If the logic of this matrix escapes you, consider this example from the 2008 presidential election. John McCain faced a dilemma when projecting his image to the American voters. Not only was he the oldest candidate in recent memory (and pity is not something that typically wins votes), but he was also scrutinized for his wealth. “He couldn’t be seen as an old guy or a rich guy,” Fiske explains. Hillary Clinton faced several uphill battles as well: She was a wealthy professional with an upper-crust pedigree — something that was sure to elicit negative emotions from some voters. Being female only added fuel to the fire as female professionals are viewed even more negatively than males. Barack Obama escaped such scrutiny, however, despite an Ivy League education and previous employment in academia. Why? Fiske has routinely found that perceptions of African-American professionals are positive. In most people’s estimations, African-Americans who have achieved professional success appear both well-intentioned and extremely competent, based on their fulfilling the American Dream in getting to their current position.

It would be reasonable to assume that these dimensions are culture bound and that warmth and competence may not play as big a role in other countries as it does in the United States. Fiske has asked these same questions and found similar results in data from Germany as well as several other European nations. But what about East Asian societies that tend to differ from U.S. culture on some dimensions?

Fiske and her colleagues Amy Cuddy, Peter Glick, and Virginia Kwan set out to test the stereotype-content hypothesis in Japan, Hong Kong, and South Korea. They reckoned that these collectivist, more homogenous societies with a history of societal hierarchies might have different in-group and out-group perception. It is true that these societies were less likely to endorse feelings of pride toward similar groups: less “we’re number one!” and more “we’re just ok.” However, out-group bias was just as strong as in any other society. Even though these groups tended to display more modesty than Western cultures, they used the warmth and competence judgments to arrive at their conclusions about out-groups.

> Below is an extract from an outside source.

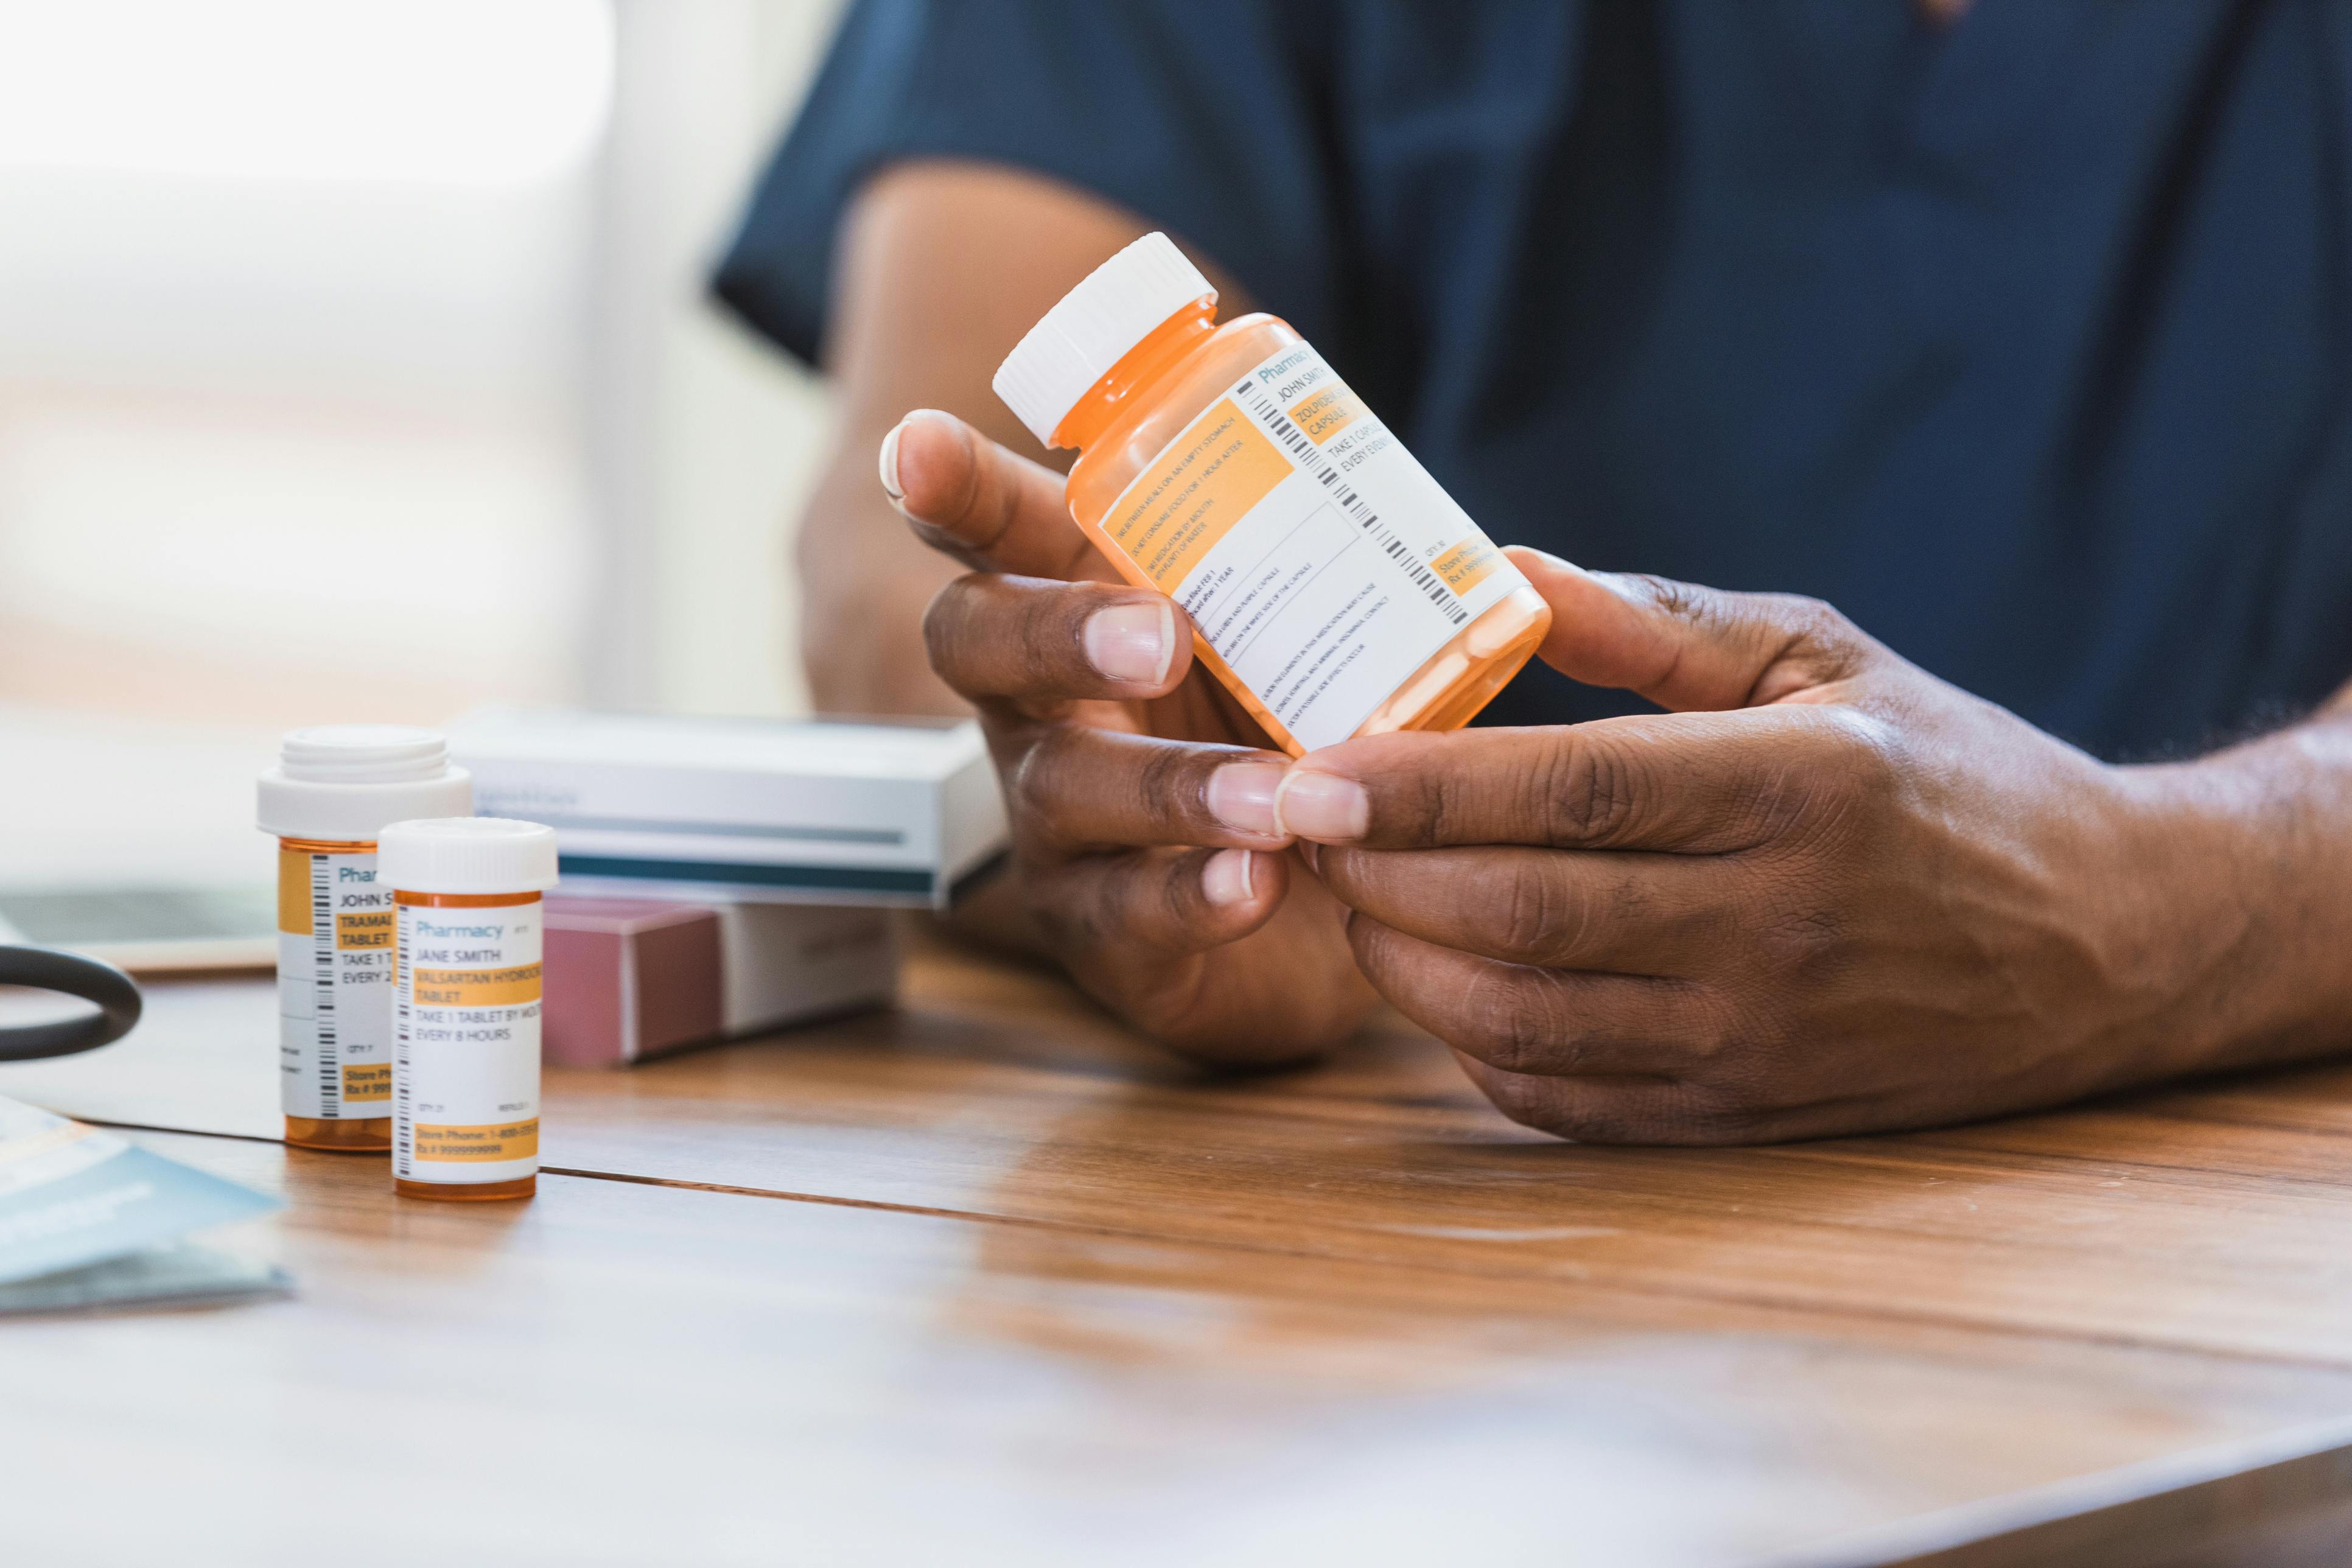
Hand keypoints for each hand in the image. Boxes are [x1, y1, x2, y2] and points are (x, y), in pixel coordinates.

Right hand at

Much of this work is the result of surveys that Fiske ultimately corroborated in interpersonal experiments on Princeton undergrads. Now, she’s moving on to examining to the neural underpinnings to these dimensions, with the most robust finding being the significant activation of the medial prefrontal cortex (MPFC) while making dispositional attributions about people, pointing to a possible “social valuation area” in the brain, according to Fiske.

But research on the MPFC is in its nascent stages, and although Fiske believes strongly that differentiated prejudices lead to different neural activations, she emphatically states that prejudice is not an inevitable “hard-wired” response.

When describing the internal causes of stereotypes and prejudice, Fiske says it goes something like this: Social structure, which dictates levels of competition and status, lead to stereotypes of warmth and competence, which then leading to our prejudiced emotions, finally lead to our behavior.

It is never easy for a psychologist to find universal truths in human behavior, but Fiske is pioneering the discovery of rules that influence our interactions with others.